I've read the D-Day ones - short but riveting collections of human stories in sometimes horrific circumstances. 

However, there are others in this series - and all available under KindleUnlimited for Prime users.

Each book is only short. But the eyewitness testimonies and answers provide a rich and disturbing insight into the people, conditions, and experiences of German soldiers on the front lines.

Certainly I'd recommend anyone with any interest to check out the D-Day ones at least - I'll let you know what the tank crew ones are like after I've read them.


----------



## Brian G Turner (Dec 14, 2015)

Well, I've read three of these books so far, and for the most part the accounts are as fascinating as they are horrific.

However, in one of the books there's an inexplicable jump from German soldier POVs to one from a woman in the French Resistance, and another from the British Army. This is trange because supposedly these are eye-witness accounts collected in Germany, and therefore the change makes little sense from the supposed method of collation.

And now I've noticed on Amazon there are various reviews claiming that these are books of historical fiction, and are not authentic. This review is especially damning:
http://www.amazon.com/gp/product/R376FFTCI8/?tag=brite-21

It's difficult what to think. Some of the accounts convince by their detail of experience, and yet there _is _something that doesn't quite sit right with these supposed eye-witness accounts.
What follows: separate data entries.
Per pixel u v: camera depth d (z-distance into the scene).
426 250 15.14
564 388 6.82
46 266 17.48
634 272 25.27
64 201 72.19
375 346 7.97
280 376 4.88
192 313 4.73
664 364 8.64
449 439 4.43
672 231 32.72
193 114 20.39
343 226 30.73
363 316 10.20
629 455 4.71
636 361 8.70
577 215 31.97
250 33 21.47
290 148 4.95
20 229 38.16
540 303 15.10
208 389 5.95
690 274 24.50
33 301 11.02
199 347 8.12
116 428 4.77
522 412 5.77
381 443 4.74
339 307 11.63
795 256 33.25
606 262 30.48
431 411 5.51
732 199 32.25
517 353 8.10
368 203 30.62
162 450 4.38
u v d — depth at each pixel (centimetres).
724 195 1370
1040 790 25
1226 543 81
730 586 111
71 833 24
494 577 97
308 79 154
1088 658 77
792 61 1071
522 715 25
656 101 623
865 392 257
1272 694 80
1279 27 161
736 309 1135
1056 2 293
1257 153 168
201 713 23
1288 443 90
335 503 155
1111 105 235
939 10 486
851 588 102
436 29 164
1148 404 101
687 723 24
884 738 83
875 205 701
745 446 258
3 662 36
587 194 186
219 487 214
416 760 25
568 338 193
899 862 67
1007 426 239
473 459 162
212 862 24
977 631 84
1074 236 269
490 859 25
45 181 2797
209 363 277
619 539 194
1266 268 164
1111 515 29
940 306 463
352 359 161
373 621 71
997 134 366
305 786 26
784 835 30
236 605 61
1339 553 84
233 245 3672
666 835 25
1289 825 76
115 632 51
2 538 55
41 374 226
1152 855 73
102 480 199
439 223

The lack of identification of any of the supposed eye-witnesses is certainly troubling.


----------



## Toby Frost (Dec 14, 2015)

Have you read "Panzer Commander" by Hans von Luck? A history teacher I know says it's very good.


----------



## Brian G Turner (Dec 14, 2015)

Toby Frost said:


> Have you read "Panzer Commander" by Hans von Luck? A history teacher I know says it's very good.



It's on my research list, so there's a good chance I'll be able to order it at Christmas.


----------